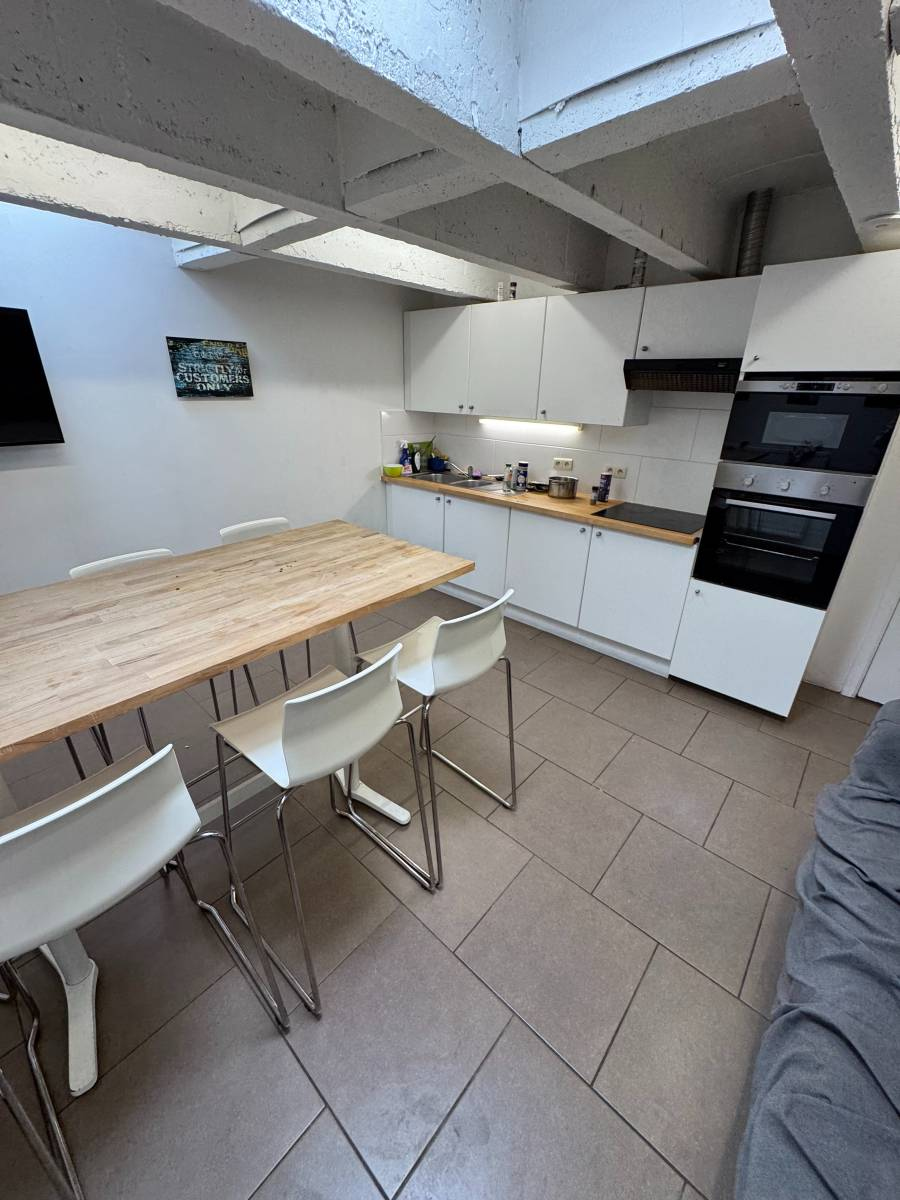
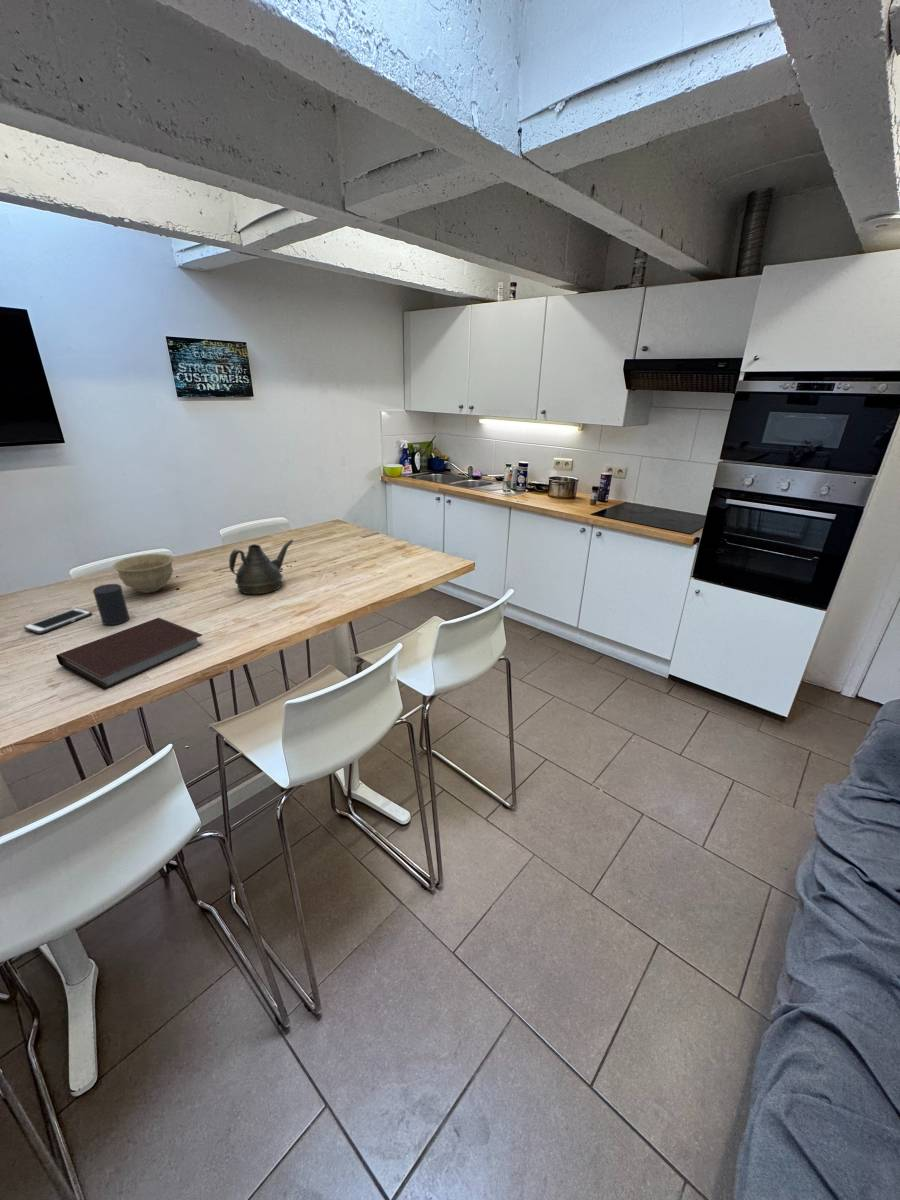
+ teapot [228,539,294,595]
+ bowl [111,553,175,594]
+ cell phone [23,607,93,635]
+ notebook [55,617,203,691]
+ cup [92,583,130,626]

····················

* Requirement *
Beginning at the line that contains "cell phone [23,607,93,635]", transcribe every line through the end of the material exactly, leaving out all earlier lines.

* Exercise solution *
+ cell phone [23,607,93,635]
+ notebook [55,617,203,691]
+ cup [92,583,130,626]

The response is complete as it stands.